Why “Hire for Attitude – Train for Skill” Fails – Part II of II

How your department trainers can set the stage for success

In Part I of this series, we went over four suggestions to improve your basic foundational training, including Casino 101 basics, interdepartmental teamwork, guest service philosophy, and finally, dispute resolution. Next, we’ll move on to tips to help with your departmental training.

So now that your new employee has completed their training, he or she is handed off to their designated department. I’ll use some examples specific to the player development department to help. Giving your employees the tools, with detailed, department-specific training, will help keep their stress and frustration at a minimum. What are the key components that will help ensure the best outcome?

The Next Steps

How does a new employee learn how to do their job while trying to make it through a day dealing with guests, management and coworkers? All the while, keeping guest service at an excellent level, maintaining profitability, entertaining guests so that they come back, AND trying to stay sane? The answer is … by teaming your new employee with a dedicated trainer!

You know that having a consistent, job-specific training program is necessary. By utilizing designated trainers, training will be consistent. A dedicated trainer is someone who knows the job inside out (and enjoys “talent development”). Not only has this type of training program proven to minimize employee turnover, but it is an excellent way to reward valuable employees and to introduce an added career path.

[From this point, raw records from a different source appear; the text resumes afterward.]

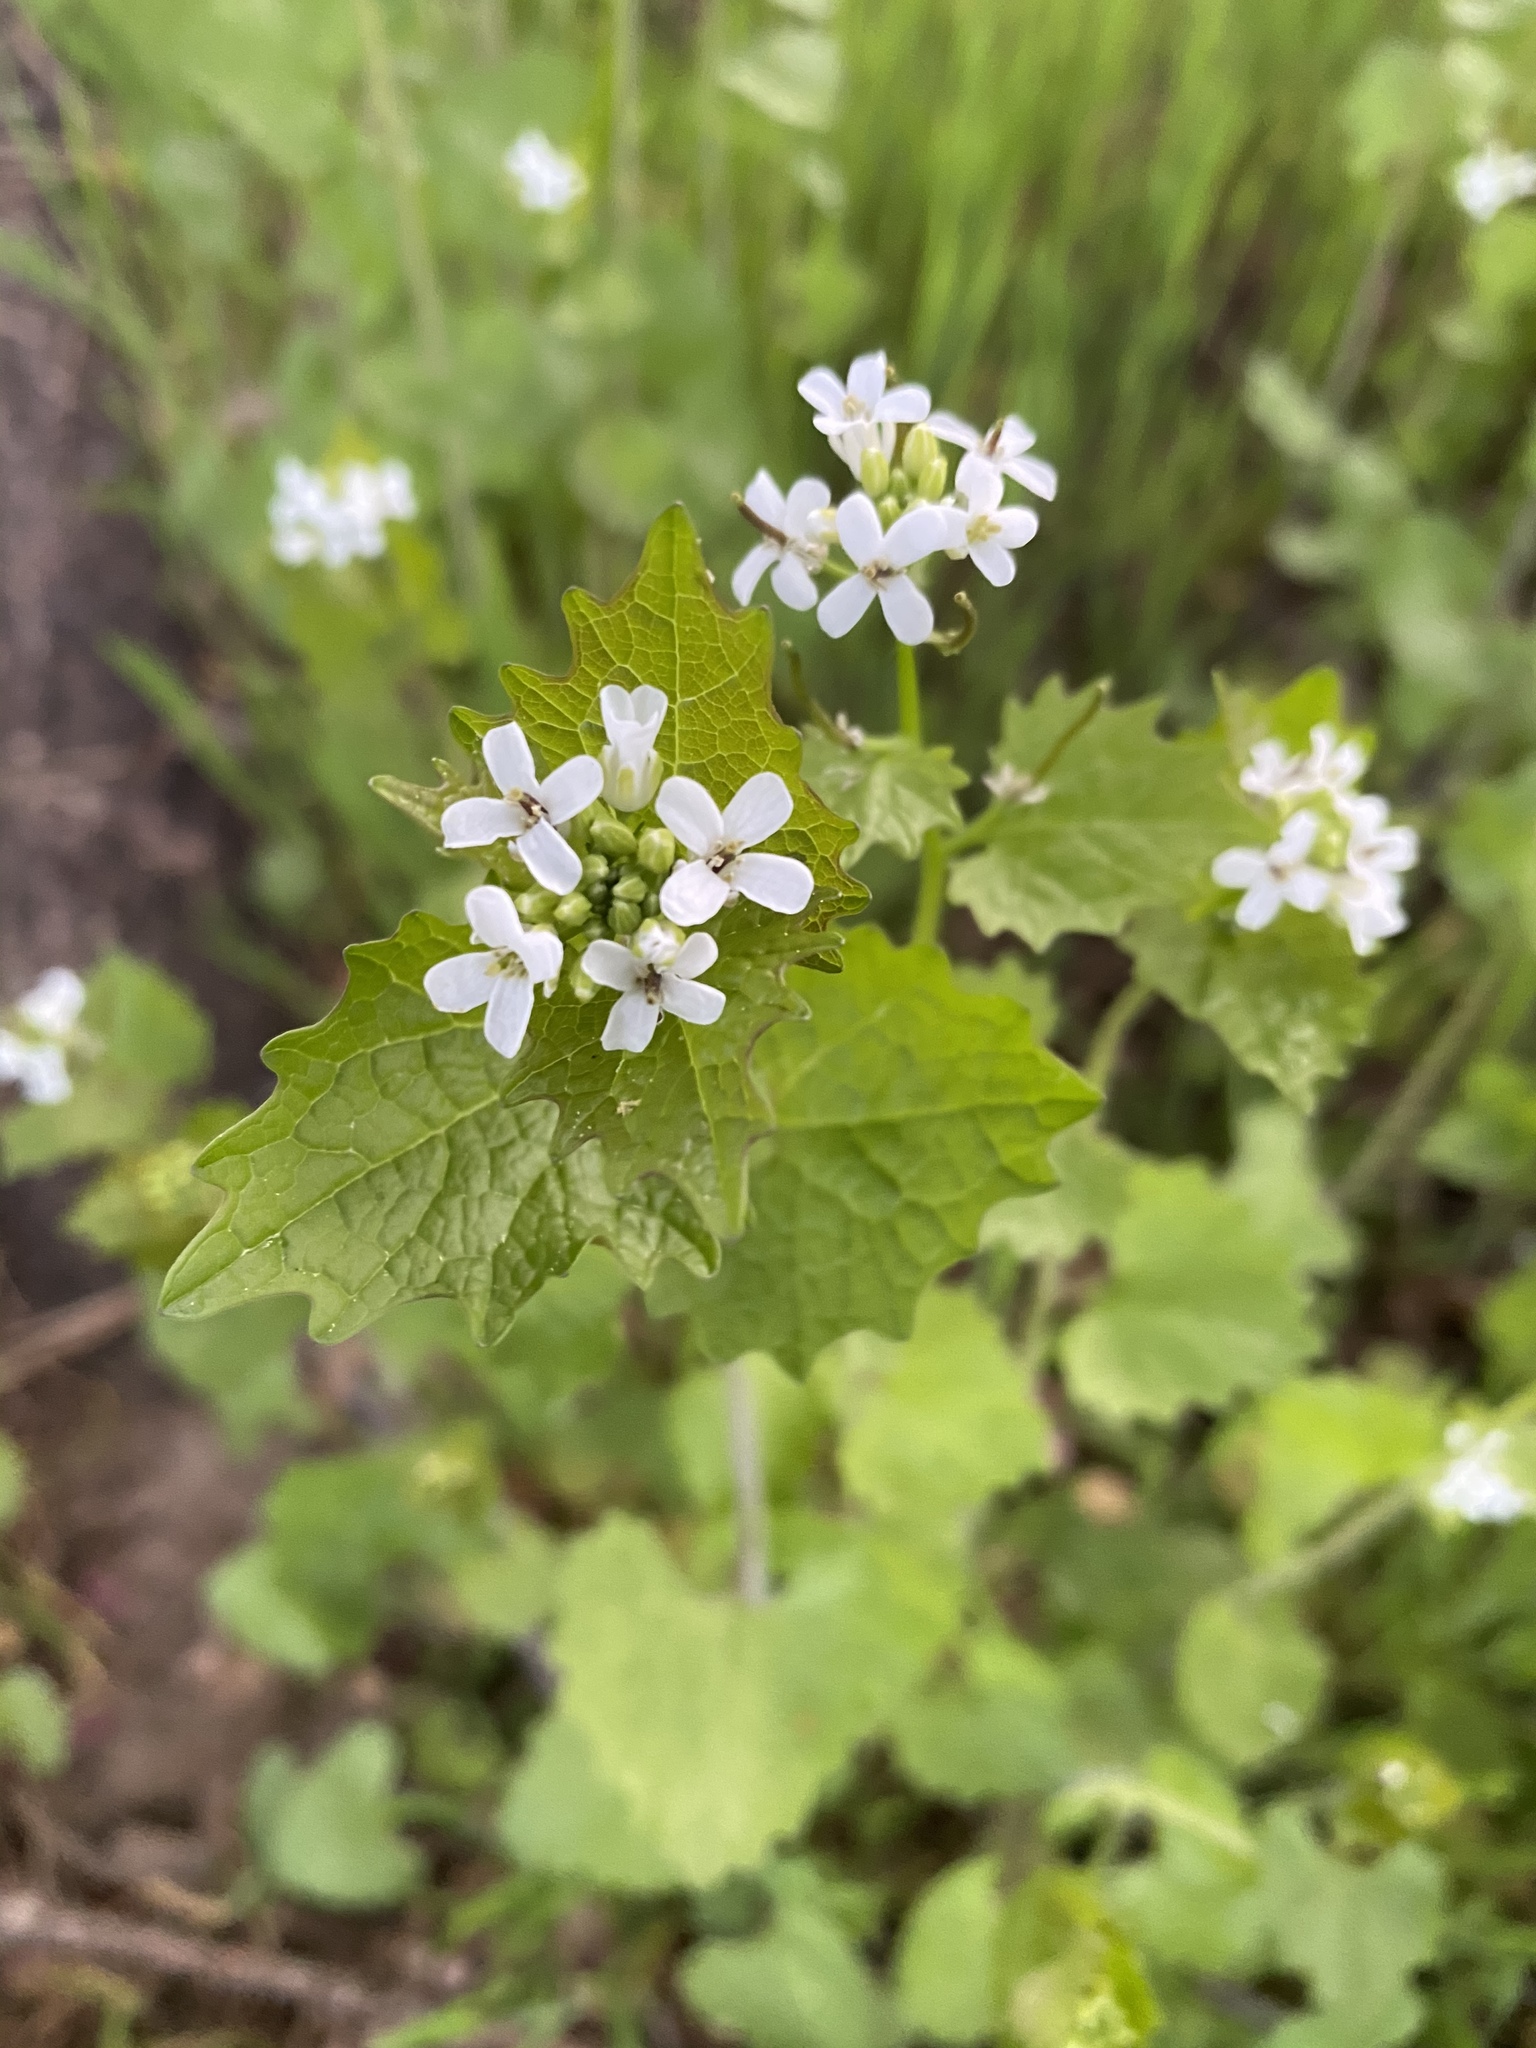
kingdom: Plantae
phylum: Tracheophyta
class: Magnoliopsida
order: Brassicales
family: Brassicaceae
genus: Alliaria
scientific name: Alliaria petiolata
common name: Garlic mustard
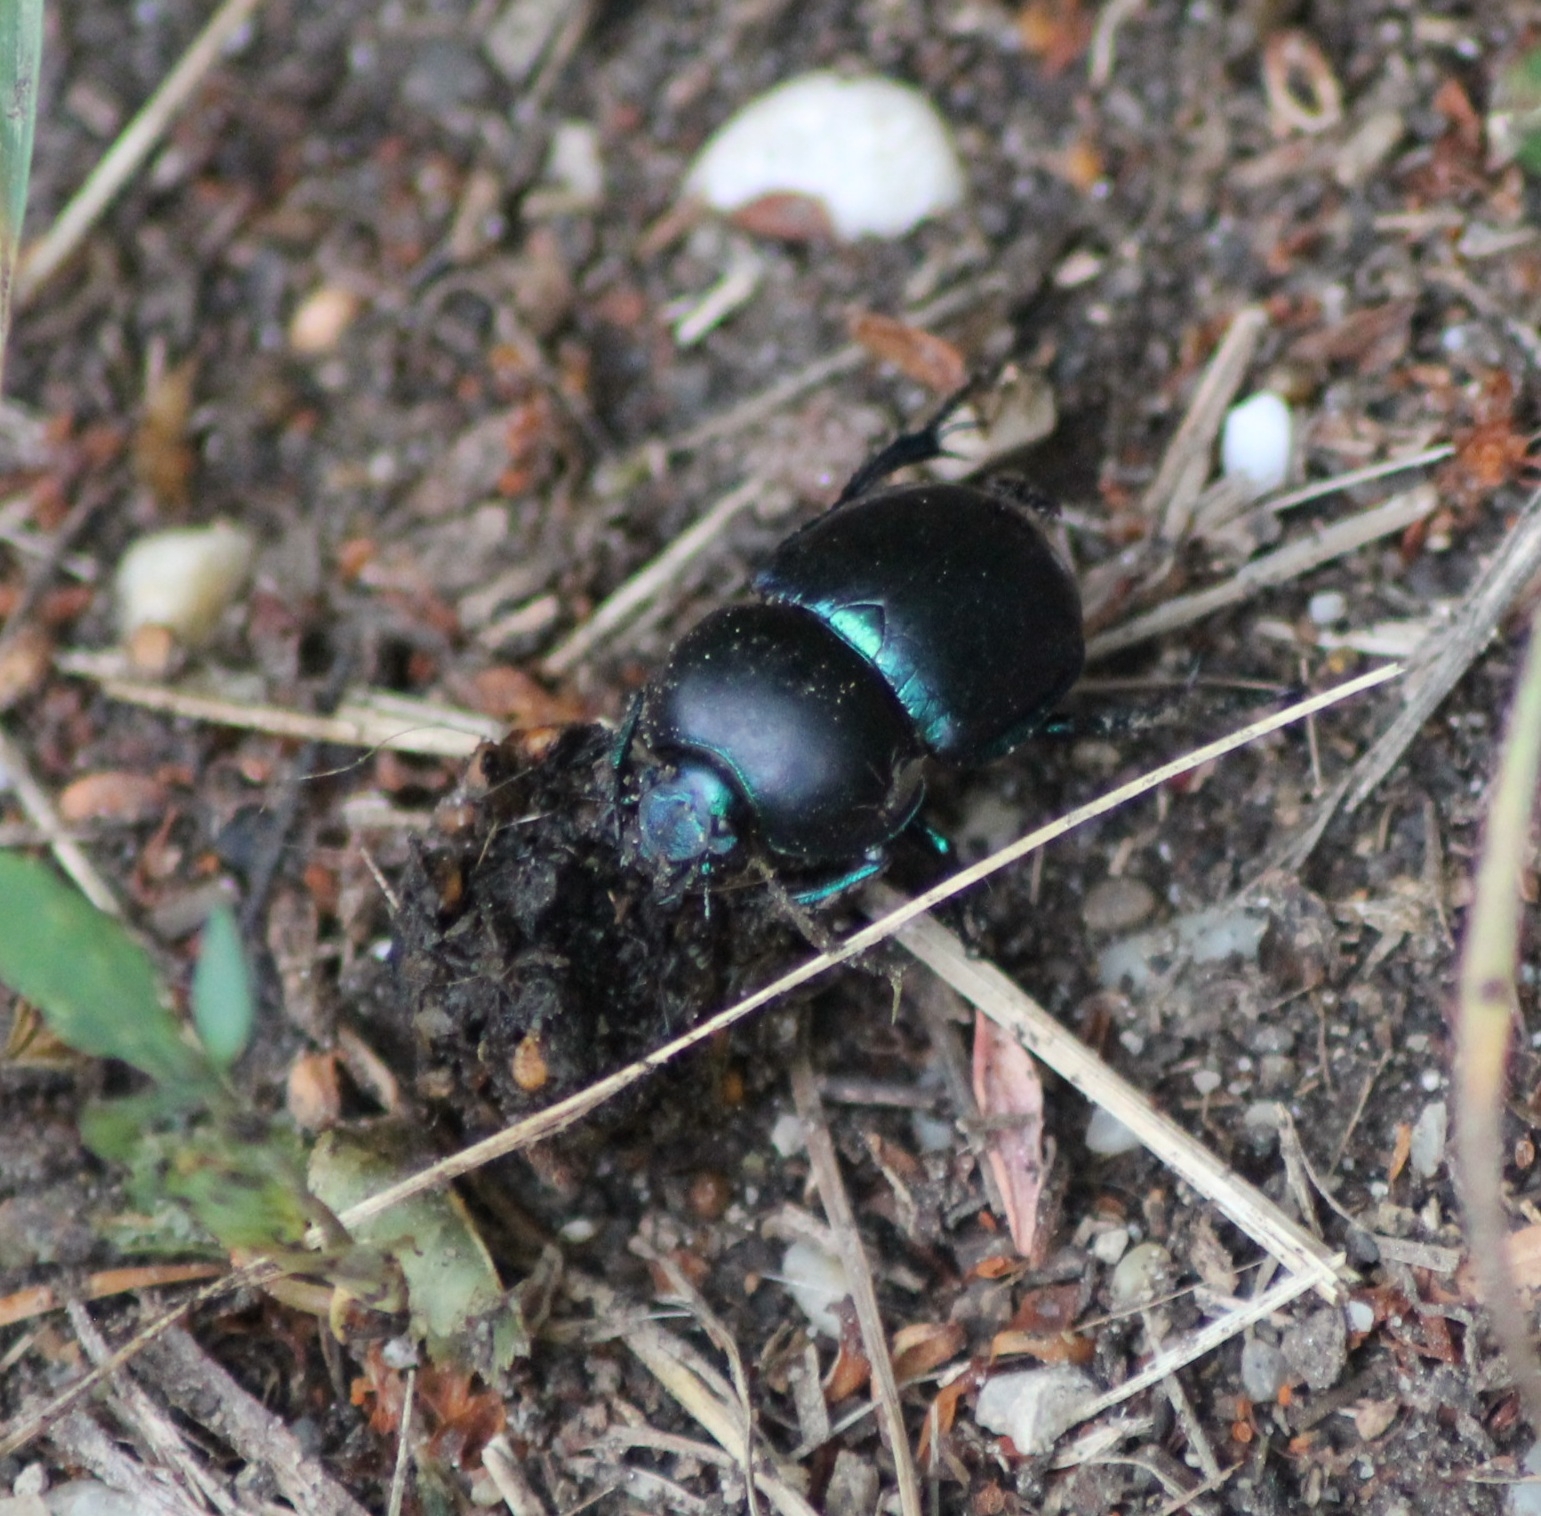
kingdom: Animalia
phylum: Arthropoda
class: Insecta
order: Coleoptera
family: Geotrupidae
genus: Trypocopris
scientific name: Trypocopris vernalis
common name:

Essential Training Components

Again, the key here is time. Don’t just hand them a three-ring binder full of memos, policies and procedures and send them on their way. People learn best by seeing AND doing. That is why trainers are so important. Trainers should have a detailed checklist/outline that will not only help them keep on track, but can also function as a valuable tool for evaluation during the training period. The checklist/outline should contain the following subjects:

1. Departmental Policies and Procedures

Each employee should receive a complete departmental manual that contains all job-specific policies and procedures. In the case that the company has a guest service philosophy, this is where more details can be taught and consistency maintained. For hosts, it’s vitally important to let them know their authorization limits and how to best leverage.

2. Dispute Resolution

As was discussed in Part I, this is so important and so often overlooked in training. Teaching your new hires how to deal with difficult situations and the proper chain of command, is crucial to delivering best guest service. One of the things I have seen too many times is that the hosts become the “go-to Mr./Ms. Fix It All” for everything. That is not what hosts (or the PD department as a whole) should be used for. Teaching your team what complaints or problems they are responsible for and what needs to be directed to another department, will keep them from getting overwhelmed with every problem in the casino. Hosts can be great facilitators in helping a guest resolve a problem by guiding them through the labyrinth of craziness that is the casino, but they shouldn’t be used as the overall problem solver.

3. Systems and Technology

Technology is a wonderful addition to the casino world! Unfortunately, each casino’s level of technology can be vastly different, depending on needs and budgetary constraints. So, even though someone may have experience, they may not know your particular systems. Keep in mind, some of your older employees may have little to no experience with not only technology in general (this includes smartphones and computers), but with all the various casino systems. So, extra time will need to be taken. All training manuals should include screenshots and room for the employee to make notes. This is especially helpful, considering all of the different casino management and hotel management systems in the market. Having a set process for how to enter complete information, remarks, important guest information, etc., is the best practice for maintaining consistent guest service. Include backup manual processes, as well! Technology is great, but there will be times when it isn’t available, and nothing adds to the stress level more than when no one knows what to do when these situations occur and a guest needs a comp!

4. Shadowing

This is such an important step, and many times it’s done way too quickly or not at all. This is where your new team member will get hands-on experience with guidance. I have found that shadowing first (the new hire shadowing the trainer) and last (roles now reversed) in the training process has worked really well, especially when the new employee has no experience. It helps them have a frame of reference when discussing policies and procedures. Since your hosts and PD staff become the face of the casino, proper introductions need to be made with your VIP guests and loyal regulars.

It’s a Process

Motivational speaker Zig Ziglar said, “What’s worse than training your workers and losing them? Not training them and keeping them!” New employees WILL make mistakes (and should be allowed to, up to a point). Training is a process , and mistakes can often be wonderful tools for learning. They should not be used to embarrass anyone. When training, mentoring or coaching, always encourage growth; never talk down to your team.